A Toast to the woods
Curt Mast was an enthusiastic hunter from Germany. When out of the woods during the off season, Mast had a habit of tossing together wild herbs with the intention of making a drink for his friends. He finally succeeded in distilling a heavenly liqueur and christened it Jagermeister, which meant ‘hunting master’ in German.
Before every bout of hunting, hunters should raise a toast with the new drink, he insisted.
Jagermeister, the liqueur soon took the world by a storm with a horde of legends and lies hung on it like festoons.
The legend and lies
If your friend wrinkles his nose when he catches you sipping the sweet cold Jagermeister, don’t bother. Don’t even listen! He might put you off by saying that you are holding deer’s blood in your hand.
Deer blood! What the hell!!! Well, notice the label on the bottle closely. Don’t you see the picture of a deer with a burning cross between its intricate antlers? The image has fueled the urban legend that drops of elk-blood gives the drink that exclusive taste.
Deer with a burning cross over its head. The imagery refers to the patron saint of hunters, St Hubertus. Legend says that Hubertus was once a compulsive hunter who mercilessly ravaged the rich biodiversity in his neighbourhood-woods. He shot animals down even on Sundays.

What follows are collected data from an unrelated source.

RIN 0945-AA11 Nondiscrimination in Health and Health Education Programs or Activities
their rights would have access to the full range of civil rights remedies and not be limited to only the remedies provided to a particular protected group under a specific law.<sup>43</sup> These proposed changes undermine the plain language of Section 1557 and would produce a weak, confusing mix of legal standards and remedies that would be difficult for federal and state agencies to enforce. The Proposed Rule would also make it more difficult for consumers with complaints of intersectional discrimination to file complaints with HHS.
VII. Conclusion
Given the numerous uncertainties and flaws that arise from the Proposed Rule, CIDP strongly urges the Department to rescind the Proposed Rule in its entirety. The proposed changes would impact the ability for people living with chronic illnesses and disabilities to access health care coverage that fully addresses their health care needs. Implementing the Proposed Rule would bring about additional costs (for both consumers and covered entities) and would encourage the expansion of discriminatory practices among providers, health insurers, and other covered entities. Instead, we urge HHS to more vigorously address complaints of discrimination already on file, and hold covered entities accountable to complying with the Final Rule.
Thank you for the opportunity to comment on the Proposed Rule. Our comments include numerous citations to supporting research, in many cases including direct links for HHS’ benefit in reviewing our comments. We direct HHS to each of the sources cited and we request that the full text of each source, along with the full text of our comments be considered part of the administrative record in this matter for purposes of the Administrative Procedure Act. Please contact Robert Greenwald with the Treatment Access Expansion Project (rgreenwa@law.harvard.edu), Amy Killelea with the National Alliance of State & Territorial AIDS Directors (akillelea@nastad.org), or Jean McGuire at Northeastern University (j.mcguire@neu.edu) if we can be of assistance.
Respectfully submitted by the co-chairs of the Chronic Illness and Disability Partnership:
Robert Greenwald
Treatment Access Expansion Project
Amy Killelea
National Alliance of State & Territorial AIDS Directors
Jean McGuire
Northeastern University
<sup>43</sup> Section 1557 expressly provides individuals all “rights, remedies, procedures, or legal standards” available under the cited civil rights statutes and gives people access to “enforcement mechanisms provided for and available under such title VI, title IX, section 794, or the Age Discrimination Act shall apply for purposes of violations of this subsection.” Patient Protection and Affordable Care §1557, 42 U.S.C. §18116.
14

One day when Hubertus took aim a white deer holding an illuminated cross in his antlers came out from the bushes. The hunter was dumbstruck. Bang! Bodhodaya! Hubertus’s soul changed utterly at that sight. He took a decision right then that he would never again hurt an animal.
Curt Mast took the spectacle revealed to St. Hubertus to adorn the drink he made.
Jagermeister may not contain any non-vegetarian stuff as the local legends whip up, but it has more than 56 exotic herbs, woods, spices, fruits, blossoms, seeds and roots harnessed from all over the world. A mix of citrus peel, licorice, anise, poppy seeds, saffron, ginger, juniper berries, ginseng etc are ground, and then steeped in water and alcohol for a couple of days. The concoction is kept for a year before it is mixed with sugar, caramel, alcohol and water and bottled.
The bottle of Jagermeister should be kept in ice. In many bars in the continent they have Jagermeister tap machines that would keep the drink well under freezing temperature and dispense it in shots. Only when it is freezing-cold, the sweet drink, which has 35% abv can nourish those body parts where other drinks can only aspire to reach.
A bit of a revolutionary, you are? A shot glass filled with Jagermeister is dropped into glass of Red Bull energy drink. The famous Jagerbomb is born. Go blast it, buddy!